> **Material for the task**:
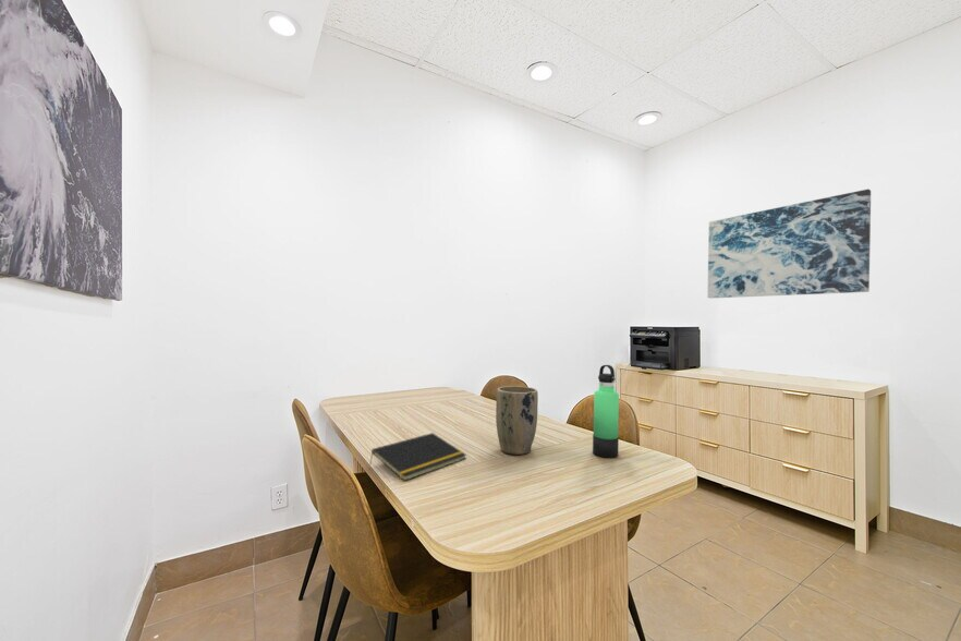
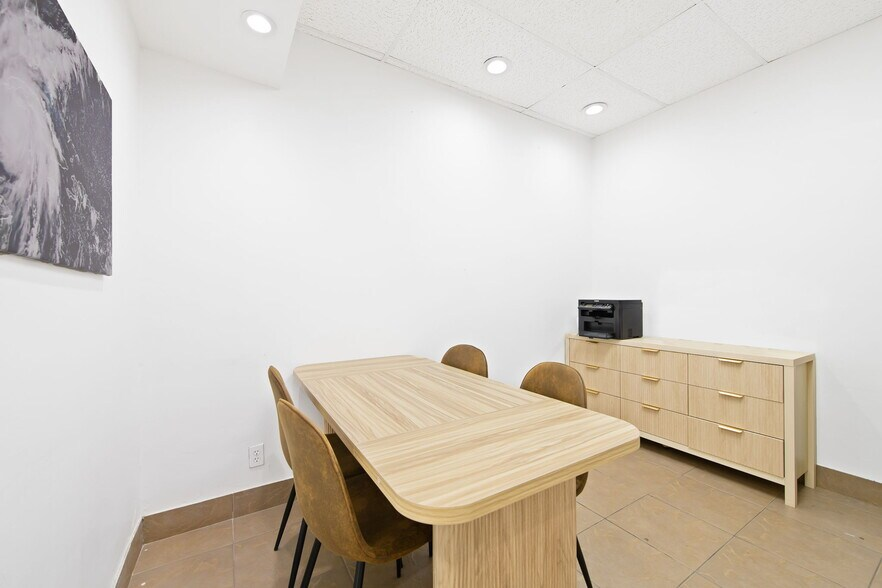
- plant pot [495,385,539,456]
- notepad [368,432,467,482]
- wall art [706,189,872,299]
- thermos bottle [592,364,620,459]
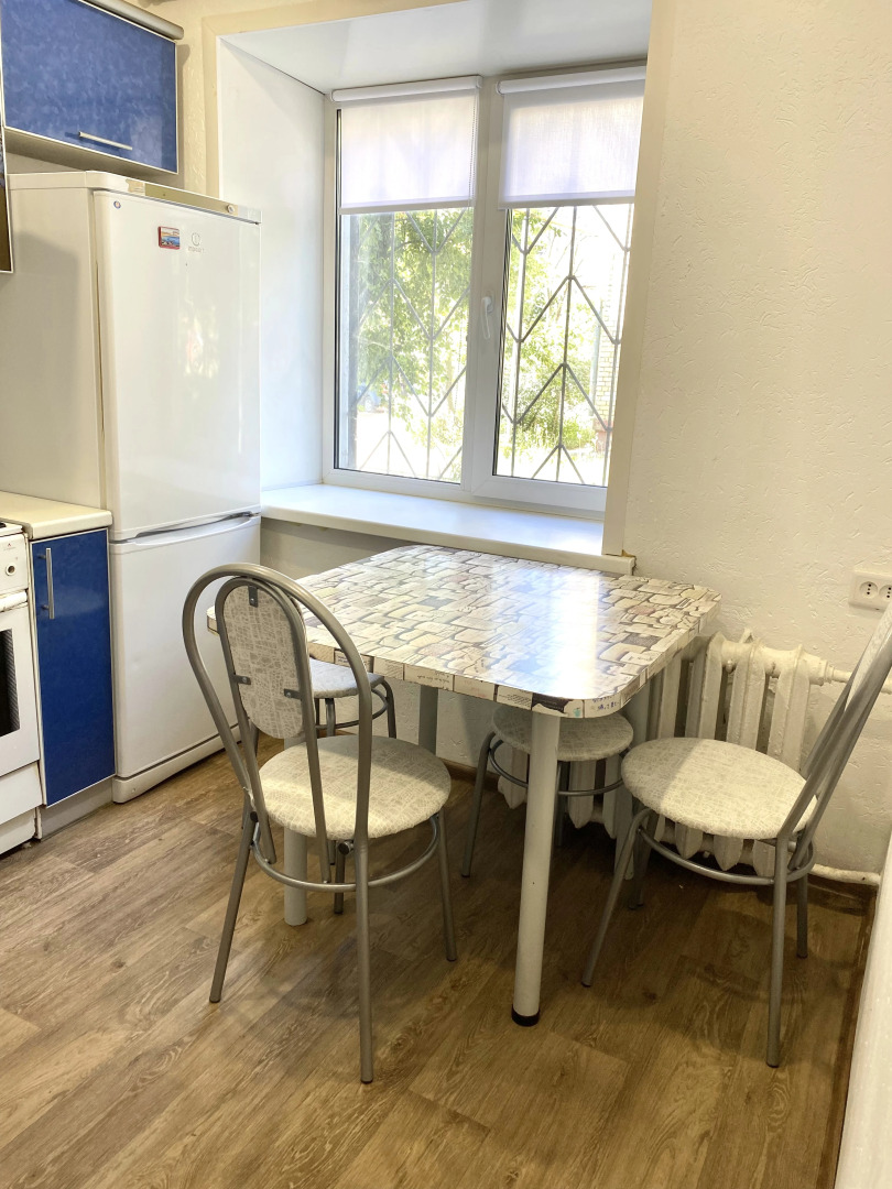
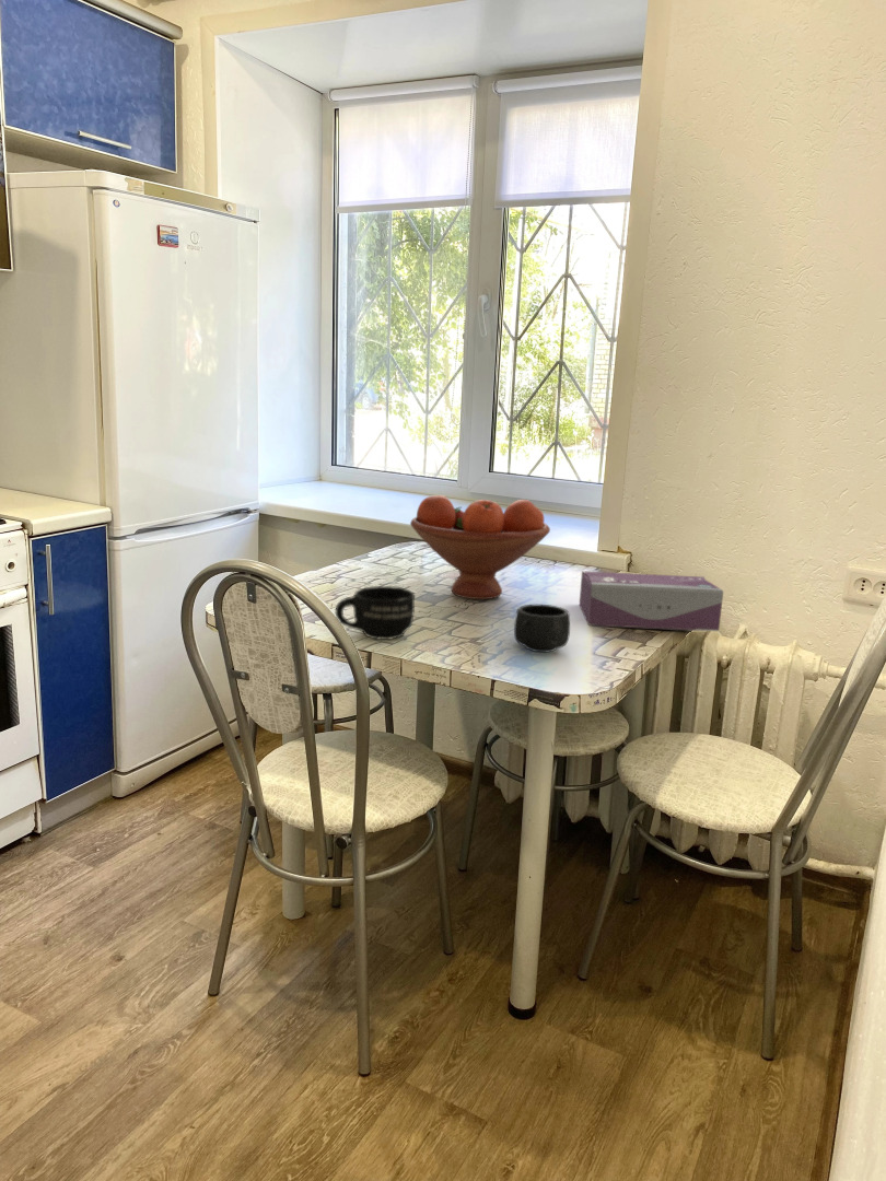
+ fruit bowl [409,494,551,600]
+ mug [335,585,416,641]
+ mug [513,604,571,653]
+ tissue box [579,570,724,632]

> **What you are asked to do**: When you write out the material again, keep every word exact and omit the pictures.

> **Result**:
- plant pot [495,385,539,456]
- notepad [368,432,467,482]
- wall art [706,189,872,299]
- thermos bottle [592,364,620,459]
+ fruit bowl [409,494,551,600]
+ mug [335,585,416,641]
+ mug [513,604,571,653]
+ tissue box [579,570,724,632]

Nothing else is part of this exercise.